Würde man die Weltkugel auf Meereshöhe glatt rasieren, dann hätte sie an dieser Stelle eine mehr als vierhundert Meter tiefe Delle. An keinem anderen Ort kommt man dem Mittelpunkt der Erde vergleichbar nahe, man steckt mitten drin in der dicken Planetenhaut. Alles ist hier Kruste, alles ist hier Salz. Der Meeresboden scheint aus grossen Platten zu bestehen, die mit einem dumpfen Wummern wieder und wieder gegeneinander stossen. Man spürt das als Überspannung des Trommelfells. Am Ufer tobt das Salz die ganze Vielfalt seiner möglichen Formen aus. Ohne ersichtlichen Grund ist es mal zähnefletschende Grotte, mal rosaroter Marmor, mal feiner Kiesel, mal verschlungenes Organ, Sand, Bruch, Schnitt, Schrunde, Schramme, rostiger Schrott. Man verliert das Gefühl für die Dimensionen der Welt, fühlt sich plötzlich im Innern eines Kristalls, im Herzen eines Salzkorns.

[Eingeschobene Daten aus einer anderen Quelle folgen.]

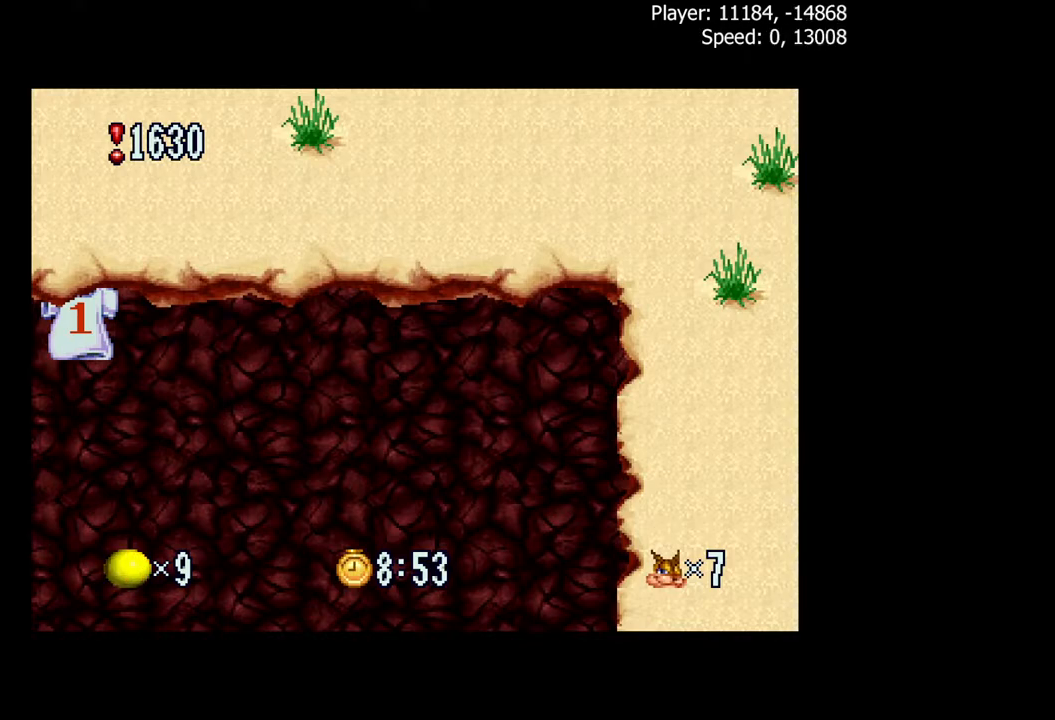
{"buttons": ["X", "DPAD_RIGHT"], "events": []}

Nichts, was den Planeten sonst ausmacht, findet man hier wieder – es ist ein Ort von perfekter Schönheit, der durch keinerlei organisches Leben verunreinigt wird. Wenn es einen Gott gibt, der die Welt erfunden hat, dann zeigt er dem Menschen am Toten Meer, dass er sie auch anders hätte gestalten können – absoluter, geradliniger. Mit dem Menschen kann diese Welt nichts anfangen. Während alle anderen Ozeane etwas Saugendes, etwas Verschlingendes haben, gegen das man sich andauernd wehren muss, durch Schwimmbewegungen, Bootsplanken, Rettungsringe, lässt das Tote Meer den Menschen gar nicht in sich hinein.

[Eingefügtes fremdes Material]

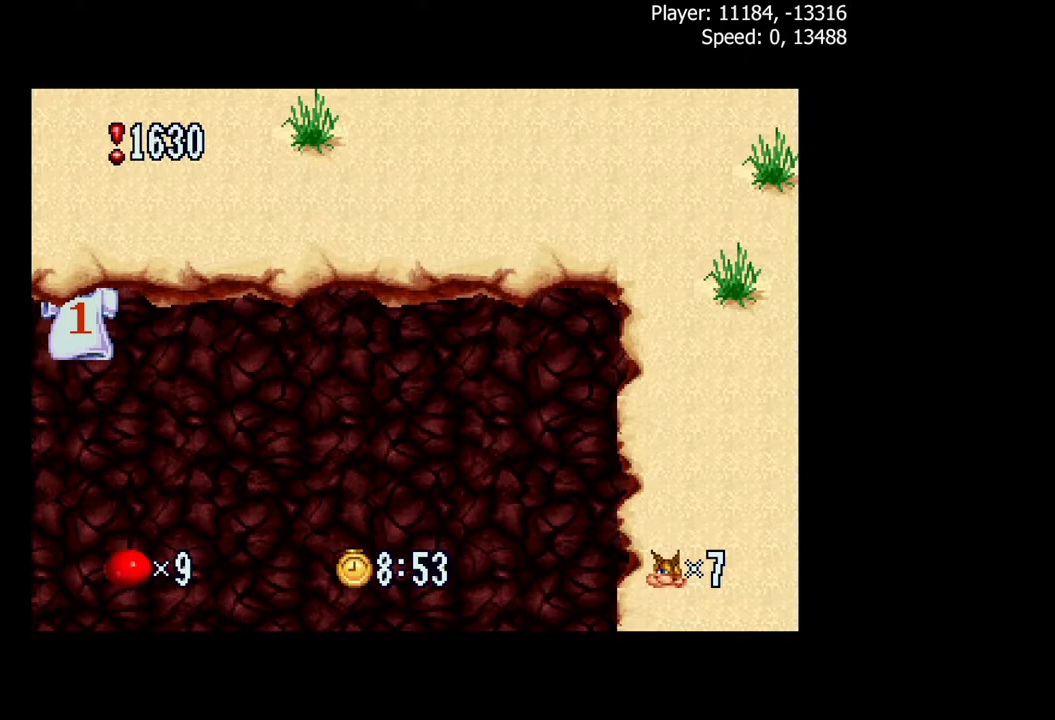
{"buttons": ["X", "DPAD_RIGHT"], "events": []}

Auch beim Baden oder vielmehr beim Treiben auf dieser Lauge, spürt man etwas wie einen feinen Film zwischen dieser Flüssigkeit und der Haut – es ist als ob das Wasser den Körper gar nicht erreiche. Man wird nass und bleibt doch völlig trocken. Am Toten Meer erscheint der Planet so voll von sich selbst, dass er im Grunde nur enden kann. Und mit einem Mal erscheint das Leben weiter oben wie eine Panne, ein Versehen – eine kostbare Imperfektion.